▶ Çıkarılan metin:
--------------------------------
Emsal Mahkeme Kararı Adana 2. Asliye Ticaret Mahkemesi 2018/300 E. 2021/950 K. 28.10.2021 T.

Görüntülediğiniz mahkeme kararı kesinleşmiş bir karardır.

T.C. ADANA 2. ASLİYE TİCARET MAHKEMESİ Esas-Karar No: 2018/300 Esas – 2021/950
T.C.
ADANA
2. ASLİYE TİCARET MAHKEMESİ TÜRK MİLLETİ ADINA
GEREKÇELİ KARAR
ESAS NO : 2018/300 Esas
KARAR NO : 2021/950

HAKİM : …
KATİP : …

ASIL VE BİRLEŞEN
DOSYADA DAVACI : ….

VEKİLİ : Av. … – …
ASIL VE BİRLEŞEN
DOSYADA DAVALILAR : 1- ….LTD.ŞTİ. – …
VEKİLİ : Av. … – …
: 2- ….LTD.ŞTİ – …
VEKİLİ : Av. … – …
: 3- ….LTD.ŞTİ. – …
VEKİLİ : Av. … – …
: 4- ….SAN.VE.TİC.LTD.ŞTİ – …
5- … LTD. ŞTİ. – …
6- ….TİC.LTD.ŞTİ – …
DAVA : Tazminat (Rücuen Tazminat)
DAVA TARİHİ : 24/02/2017
KARAR TARİHİ : 28/10/2021
GEREKÇELİ KARARIN
YAZILDIĞI TARİH : …
Mahkememizde görülmekte olan Tazminat (Rücuen Tazminat) davasının yapılan açık yargılaması sonunda,
GEREĞİ DÜŞÜNÜLDÜ:
DAVA : Davacı vekili dava dilekçesinde özetle; davalı şirketlerin aldıkları ihale sonucu davacı idare ile imzalanan sözleşmeler gereğince hizmet işlerinin yürütüldüğünü, davalı şirketlere bağlı olarak çalışan işçilerden …’nın 01/09/2014 tarihinde iş sözleşmesinin sona erdirildiğini, dava dışı …’nın davalı şirketlere ve müvekkili …’ne karşı kıdem tazminatı, ihbar tazminatı, yıllık izin ücreti, fazla çalışma, ulusal bayram ve genel tatil ücreti, ücret alacağı talebi ile ilgili Adana 7. İş Mahkemesinin 2014/… Esas sayılı dosyasından alacak davası açtığını, yapılan yargılama sonucunda mahkemenin 25/03/2016 tarih ve 2016/… kararı ile davanın kısmen kabulüne karar verildiği, verilen kararın davacı tarafından Adana 3. İcra Müdürlüğünün 2016/… Esas sayılı dosyası ile icra takibine konulduğunu, … için 09/05/2016 tarihinde 30.921,75 TL ödeme yapıldığından bahisle 30.921,75 TL’nin ödeme tarihinden itibaren işleyecek yasal faizi ile birlikte davalılardan tahsilini talep ve dava etmiştir.
--------------------------------
▶ Ham veri:
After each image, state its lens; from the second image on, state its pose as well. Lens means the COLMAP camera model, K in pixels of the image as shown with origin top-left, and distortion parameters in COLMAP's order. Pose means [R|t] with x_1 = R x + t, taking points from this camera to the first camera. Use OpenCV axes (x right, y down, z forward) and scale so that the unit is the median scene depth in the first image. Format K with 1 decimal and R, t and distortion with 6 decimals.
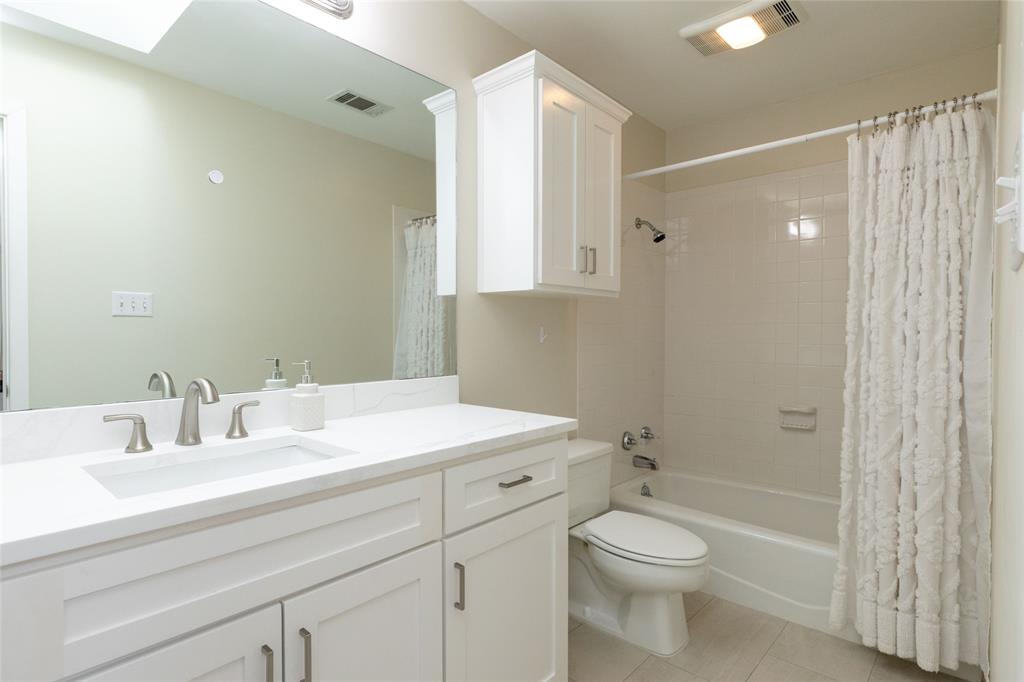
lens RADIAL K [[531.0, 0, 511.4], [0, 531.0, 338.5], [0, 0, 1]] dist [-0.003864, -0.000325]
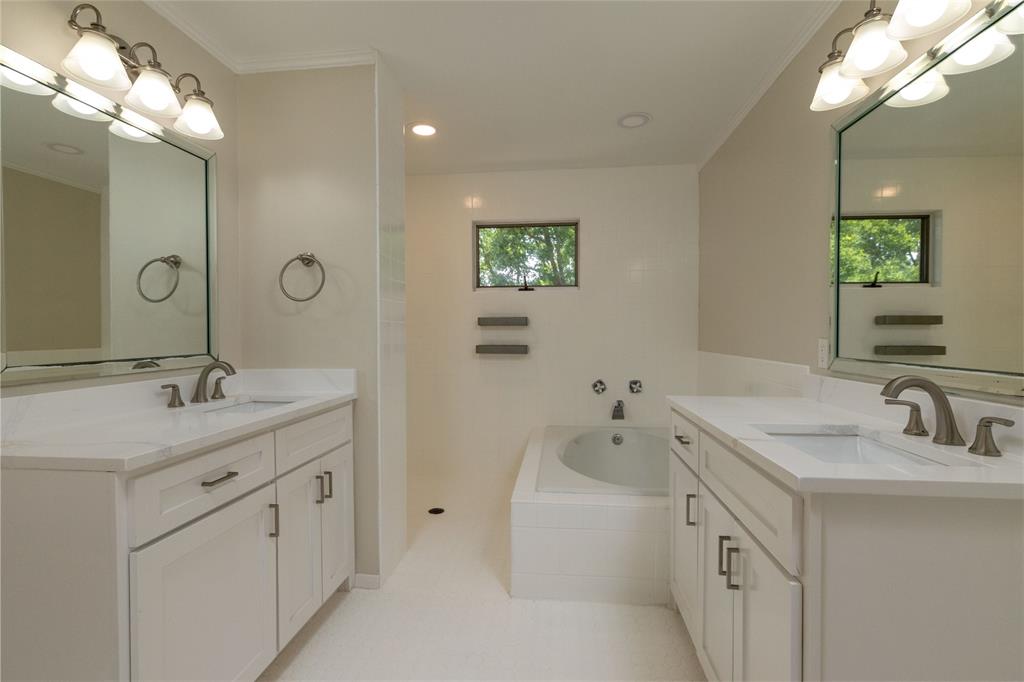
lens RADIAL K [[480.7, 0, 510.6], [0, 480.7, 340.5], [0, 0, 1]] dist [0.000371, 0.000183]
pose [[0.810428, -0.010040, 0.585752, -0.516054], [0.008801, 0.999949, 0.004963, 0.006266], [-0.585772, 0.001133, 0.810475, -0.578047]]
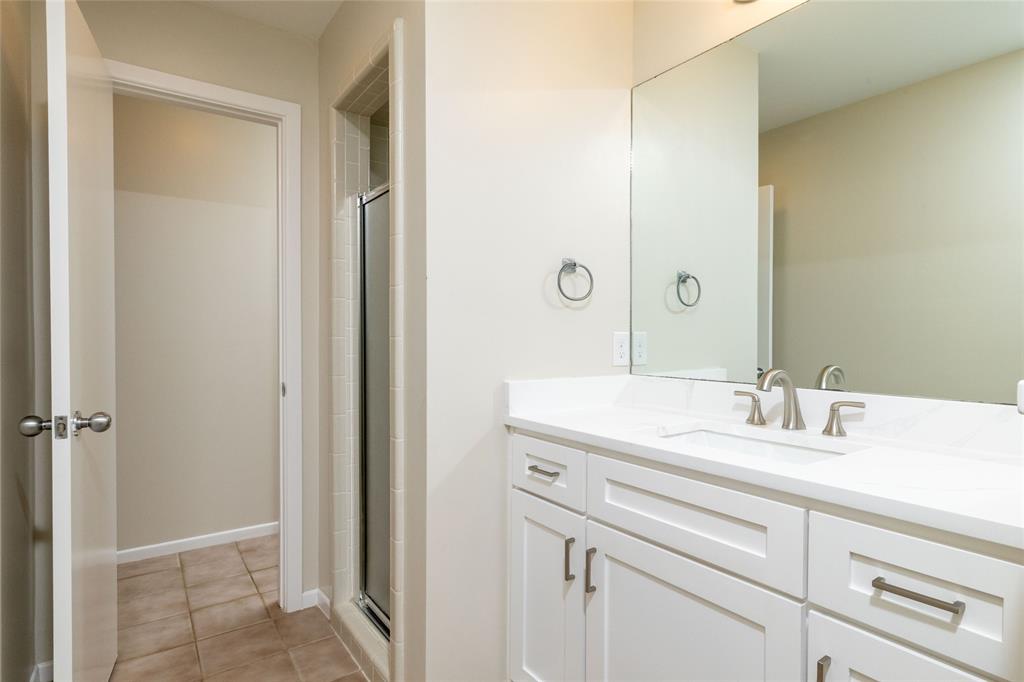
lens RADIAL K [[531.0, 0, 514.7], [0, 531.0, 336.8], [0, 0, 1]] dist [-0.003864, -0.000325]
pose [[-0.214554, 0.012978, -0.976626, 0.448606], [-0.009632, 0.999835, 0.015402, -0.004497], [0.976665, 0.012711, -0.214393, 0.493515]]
--------------------------------
▶ Görev A:
Mahkeme kararına göre aşağıdaki soruları yanıtlayın.
(i) Dava hangi tarihte açılmıştır?
(ii) Davalı şirketlere bağlı çalışan işçinin iş sözleşmesi hangi tarihte sona erdirilmiştir?
(iii) 09/05/2016 tarihinde ne kadar ödeme yapılmıştır?
▶ Görev B: Rücuen tazminat davasına ilişkin mahkeme kararını son cümlesinden sonra sürdürün.

▶ Yazılı yanıt A:
(i) 24/02/2017
(ii) 01/09/2014
(iii) 30.921,75 TL

▶ Yazılı yanıt B:
SAVUNMANIN ÖZETİ;
Davalı …. Ltd. Şti vekili cevap dilekçesinde özetle; ödeme yapılan işçinin asıl işvereninin davacı kurum olduğunu, özlük haklarından davacının sorumlu bulunduğunu, 4857 sayılı kanunun 112 maddesinde yapılan değişiklik ile kıdem tazminatından kamu kurumlarının sorumlu tutulduğunu, …’nın davacı tarafından işten çıkarıldığını, müvekkilinin herhangi bir sorumluluğunun olmadığını, belirli süreli iş sözleşmesi imzaladığını, bu nedenle kıdem tazminatı ödenmesinin söz konusu olmadığını, taraflar arasında imzalanan özel güvenlik hizmet alımı sözleşmesi kapsamında müvekkiline kıdem tazminatı, ihbar tazminatı, yıllık izin ücreti, bayram ücreti ve genel tatil ücreti ödenmediğini, davacının müteselsil tahsil talebinde bulunmasına rağmen her işverenin kendi dönemiyle sınırlı sorumlu olduğunu belirterek davanın reddine karar verilmesini talep etmiştir.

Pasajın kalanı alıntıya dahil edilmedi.